‘Nest’ building

Many times when I venture into the bush I realise how little I understand about the natural world.

I was intrigued recently to see a pair of Red-browed Firetails nest-building in a Hedge Wattle at Rotunda Park. If conditions are suitable Red-browed Firetails will breed in spring and autumn, but watching this behaviour made me wonder if they may be making a roosting nest. The nest itself was in the early stages of construction – the base was well advanced but only the beginnings of the roof could be seen

Diamond Firetails, another local finch, also make elaborate dome-shaped nests that they breed in and then use for night-time roosting during the cooler months. I’m not aware if Red-browed Firetails (which belong to a different genus) also employ this strategy.

RBF1

Red-browed Firetail collecting nesting material, Rotunda Park, 24th March 2016

RBF2

The pair with the partially constructed nest

RBF4

Shaping the bowl of the structure

RBF3

Adult Red-browed Firetail in Hedge Wattle

RBF5

You can see why this species, and its relatives, are sometimes referred to as waxbills

Hedgewattle

Hedge Wattle in Rotunda Park

PS: Another big tick for the revegetation works at Rotunda Park – Hedge Wattle is fantastic breeding habitat for small birds such as finches, thornbills, wrens and honeyeaters.
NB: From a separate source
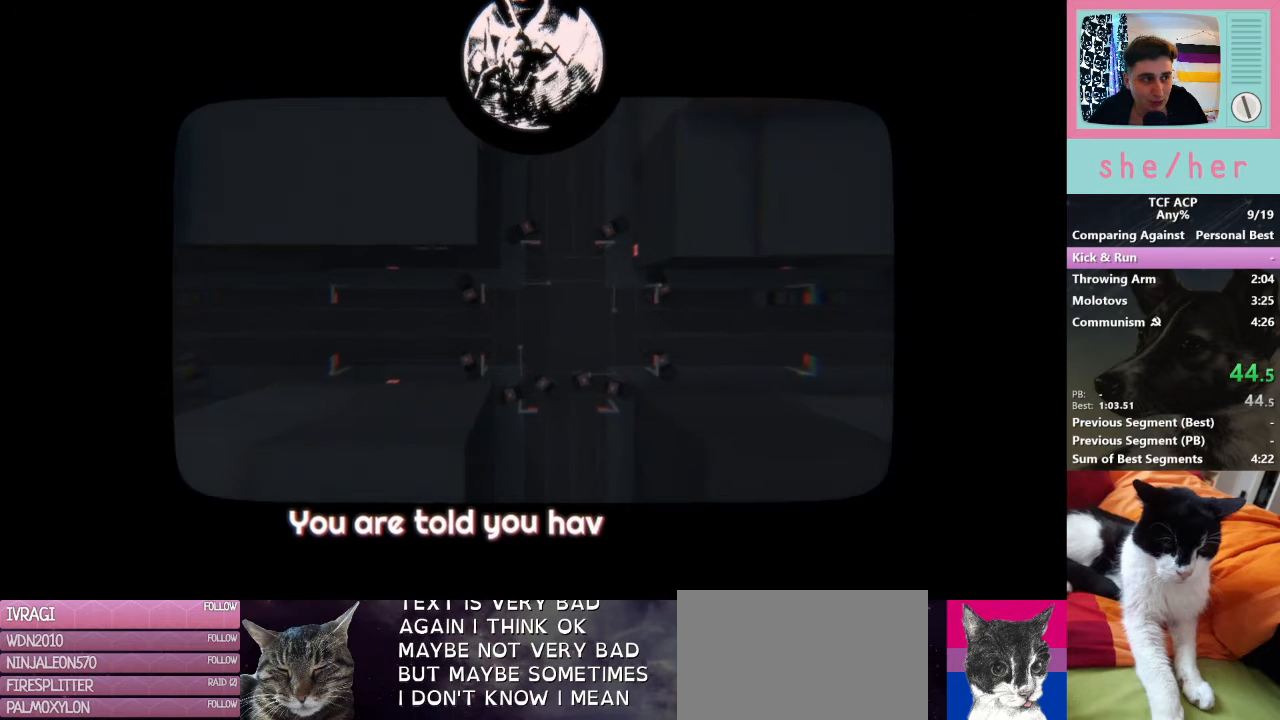
{"keys": [], "mouse": [], "events": []}
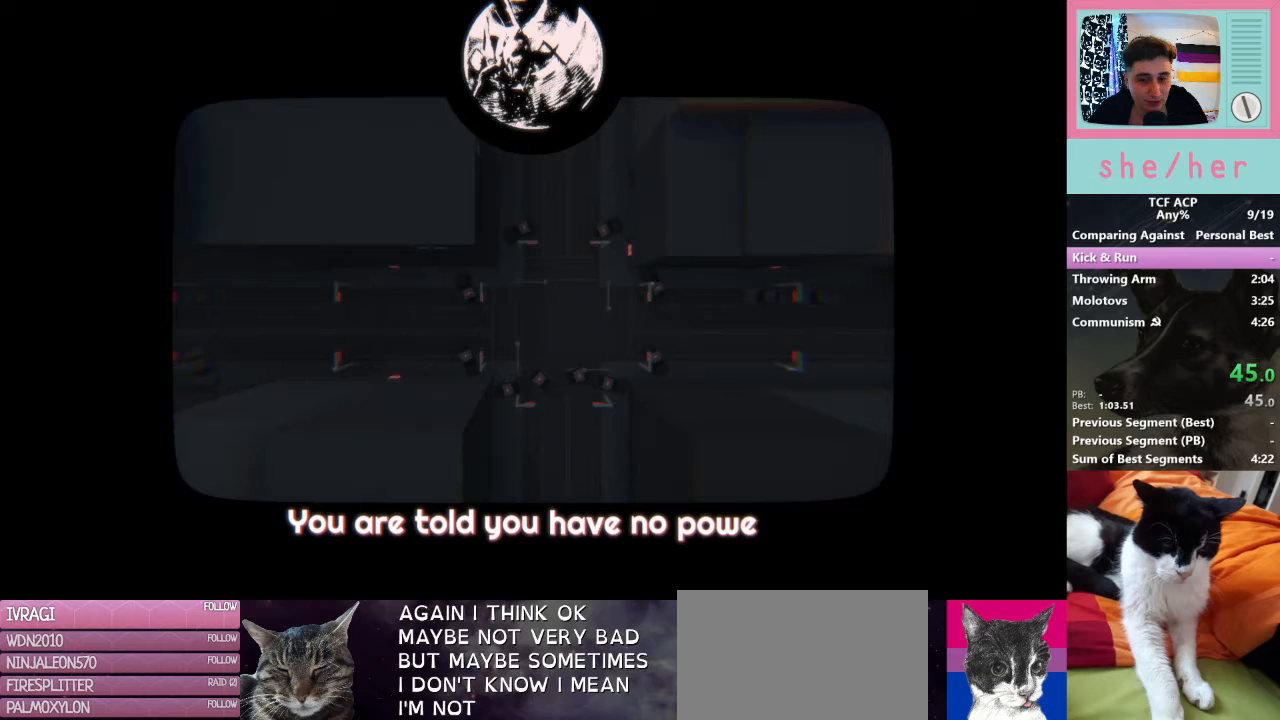
{"keys": [], "mouse": ["left"], "events": [[267, "mouse_left", "down"], [367, "mouse_left", "up"], [500, "mouse_left", "down"]]}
3 responses to “‘Nest’ building

  1. Great shots of a family building a house. Is the work evenly shared?
    Is hedge wattle A. paradoxa?

    • Hi Bruce – not sure about the spread of workload – the sexes are virtually identical and one bird was doing the work in the short time I observed. Yes, Hedge Wattle is A.paradoxa … a wonderful plant that used to be unhappily persecuted for being rabbit harbour.
      All the best, geoff

  2. I’m always surprised how deftly little birds manage the spines on plants such as A. paradoxa. Scaled up to human dimensions they are about ankle high and only about a (bird’s) foot apart or less. Presumably the light weight of the bird helps by reducing the pressure when they land on one.
    A paradoxa is still notorious for rabbits. We planted it along watercourses and have since removed it.